The middle period was weird. Weird in the sense that the rhythm of the period seemed a bit off, and that Calgary played an astonishingly good 20 minutes of hockey. They retook the lead off a weird rush; Mikael Backlund had control of the puck, bobbled it and then regained control for a shot that seemed to catch Jones off-balance. Michael Frolik swooped in for the rebound for the go-ahead goal. Sean Monahan scored a goal a little while later off a really nice play in the high slot by Johnny Gaudreau, but it was called back on an off-side call after San Jose challenged. Either way, that was the end of the night for Martin Jones, who was replaced by Alex Stalock. But the Flames kept pouring it on, and after a really lengthy shift in the offensive zone that saw them get a lot of looks, Mikael Backlund scored on a wrister from the hash marks to make it 4-2. Shots were 16-10 Flames in the second, with shot attempts also going their way by a 28-17 margin.
There wasn’t a whole whack of chances in the final period, and the Flames did get hemmed into their own end too much, but they were good otherwise. In particular, there were a few sequences where the Flames hemmed San Jose in for awhile. The Flames took a couple of penalties late in the period, but their penalty kill was uncharacteristically good and killed them both – a late too many men penalty by the Sharks on a botched goalie pull for the extra attacker cut the last Sharks PP short.
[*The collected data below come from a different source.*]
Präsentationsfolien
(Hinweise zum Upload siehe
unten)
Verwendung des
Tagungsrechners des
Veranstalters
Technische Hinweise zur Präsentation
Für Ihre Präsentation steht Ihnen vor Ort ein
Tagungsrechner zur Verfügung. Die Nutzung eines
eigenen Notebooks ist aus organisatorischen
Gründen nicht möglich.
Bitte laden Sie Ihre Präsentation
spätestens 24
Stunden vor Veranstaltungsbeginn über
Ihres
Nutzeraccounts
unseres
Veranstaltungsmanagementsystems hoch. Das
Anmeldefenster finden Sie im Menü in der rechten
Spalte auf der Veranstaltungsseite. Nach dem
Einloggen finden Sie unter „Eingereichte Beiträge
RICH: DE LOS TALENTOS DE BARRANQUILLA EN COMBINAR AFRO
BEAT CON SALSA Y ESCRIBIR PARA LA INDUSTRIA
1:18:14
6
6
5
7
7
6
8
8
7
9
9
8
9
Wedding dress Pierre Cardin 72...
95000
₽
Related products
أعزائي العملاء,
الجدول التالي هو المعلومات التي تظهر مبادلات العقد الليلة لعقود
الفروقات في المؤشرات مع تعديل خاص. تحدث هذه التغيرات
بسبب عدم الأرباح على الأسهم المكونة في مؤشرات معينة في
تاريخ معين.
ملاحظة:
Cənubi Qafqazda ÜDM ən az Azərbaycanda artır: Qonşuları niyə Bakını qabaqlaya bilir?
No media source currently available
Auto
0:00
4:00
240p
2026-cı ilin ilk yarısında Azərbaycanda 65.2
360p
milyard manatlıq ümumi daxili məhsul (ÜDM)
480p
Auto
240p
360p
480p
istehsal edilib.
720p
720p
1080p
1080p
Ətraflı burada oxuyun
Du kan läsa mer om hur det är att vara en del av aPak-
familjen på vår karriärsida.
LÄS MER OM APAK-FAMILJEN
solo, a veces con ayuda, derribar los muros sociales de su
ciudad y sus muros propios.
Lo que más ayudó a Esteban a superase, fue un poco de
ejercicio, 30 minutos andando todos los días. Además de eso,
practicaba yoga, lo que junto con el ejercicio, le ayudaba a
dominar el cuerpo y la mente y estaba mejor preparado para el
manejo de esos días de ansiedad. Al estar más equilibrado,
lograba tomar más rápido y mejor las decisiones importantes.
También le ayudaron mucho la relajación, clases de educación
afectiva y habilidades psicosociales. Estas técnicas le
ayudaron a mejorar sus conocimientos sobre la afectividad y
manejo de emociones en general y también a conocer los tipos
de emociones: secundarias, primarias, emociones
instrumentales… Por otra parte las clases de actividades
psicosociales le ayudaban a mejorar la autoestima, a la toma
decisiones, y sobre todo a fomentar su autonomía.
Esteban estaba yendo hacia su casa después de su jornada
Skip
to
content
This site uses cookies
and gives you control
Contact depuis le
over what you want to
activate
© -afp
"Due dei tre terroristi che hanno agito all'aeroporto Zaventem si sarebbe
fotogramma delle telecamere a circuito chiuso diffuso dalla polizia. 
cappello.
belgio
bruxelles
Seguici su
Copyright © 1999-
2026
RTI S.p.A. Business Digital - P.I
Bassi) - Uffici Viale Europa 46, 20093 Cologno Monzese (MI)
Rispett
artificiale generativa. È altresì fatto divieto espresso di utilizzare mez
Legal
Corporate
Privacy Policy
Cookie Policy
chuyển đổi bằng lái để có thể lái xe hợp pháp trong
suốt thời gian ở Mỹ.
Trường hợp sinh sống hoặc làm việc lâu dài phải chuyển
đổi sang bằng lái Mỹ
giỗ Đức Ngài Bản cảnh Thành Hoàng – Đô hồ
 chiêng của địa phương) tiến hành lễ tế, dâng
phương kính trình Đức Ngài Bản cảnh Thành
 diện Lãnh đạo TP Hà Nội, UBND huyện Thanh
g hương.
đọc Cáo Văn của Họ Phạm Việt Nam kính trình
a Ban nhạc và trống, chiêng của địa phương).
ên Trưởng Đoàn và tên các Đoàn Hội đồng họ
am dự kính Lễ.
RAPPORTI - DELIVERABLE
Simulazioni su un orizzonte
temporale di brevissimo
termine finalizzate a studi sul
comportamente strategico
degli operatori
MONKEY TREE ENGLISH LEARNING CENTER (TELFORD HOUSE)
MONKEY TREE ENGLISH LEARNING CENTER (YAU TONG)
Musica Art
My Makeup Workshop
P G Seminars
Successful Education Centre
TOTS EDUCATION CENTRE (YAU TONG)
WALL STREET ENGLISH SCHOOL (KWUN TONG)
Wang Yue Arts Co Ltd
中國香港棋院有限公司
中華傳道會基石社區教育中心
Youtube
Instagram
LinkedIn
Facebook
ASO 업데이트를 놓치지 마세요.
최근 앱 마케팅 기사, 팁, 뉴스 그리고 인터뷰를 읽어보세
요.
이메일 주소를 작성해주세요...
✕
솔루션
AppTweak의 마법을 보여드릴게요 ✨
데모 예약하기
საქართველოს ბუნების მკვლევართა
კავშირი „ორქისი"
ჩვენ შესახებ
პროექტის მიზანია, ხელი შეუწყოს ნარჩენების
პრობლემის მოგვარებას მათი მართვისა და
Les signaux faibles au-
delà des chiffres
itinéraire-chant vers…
Shots were 9-8 Sharks and shot attempts were 19-11 Sharks, but a lot of those were on San Jose’s late power-plays.

THE NUMBERS

(All situations) CorsiFor% OZoneStart%
Bennett 67.74% 82.23%
Granlund 42.86% 77.78%
Smid 42.86% 71.43%
Engelland 36% 71.43%
Hudler 48% 69.23%
Wideman 49.02% 68.42%
Gaudreau 53.85% 66.67%
Giordano 56.36% 65%
Monahan 50% 61.11%
Frolik 57.69% 60%
Ferland 39.13% 60%
Colborne 37.04% 50%
Stajan 35.71% 50%
Raymond 56.26% 50%
Hamilton 43.59% 46.15%
Brodie 47.83% 42.86%
Backlund 51.61% 37.5%
Jones 27.27% 28.57%

WHY THE FLAMES WON

The Flames didn’t have a great first period. They kept letting San Jose back into it. They went to the room for first intermission and then came out and grabbed hold of the game. It was far from a complete or dominant final 40 minutes, but they didn’t get rattled, they executed when they needed to execute and they made the Sharks pay when the opportunity came their way.
And a big stick-tap has to go to their special teams: their power-play generated 12 shots and a bunch of near-misses, and their PK stepped up in the third and prevented the Sharks from gaining late momentum. They definitely want that first Sharks power-play goal back, but they’re probably quite happy the outcome of the game wasn’t really in question after the second period.

RED WARRIOR

Mikael Backlund was a spark-plug all night long. He executed well, created chances and had a goal and an assist, in addition to winning most of his draws.
T.J. Brodie, Sam Bennett and Johnny Gaudreau were also notably good.

UP NEXT

The Flames have improved to 11-14-2 and are back in action on Thursday night when they host Jack Eichel and the Buffalo Sabres in the fourth game of their five-game home-stand.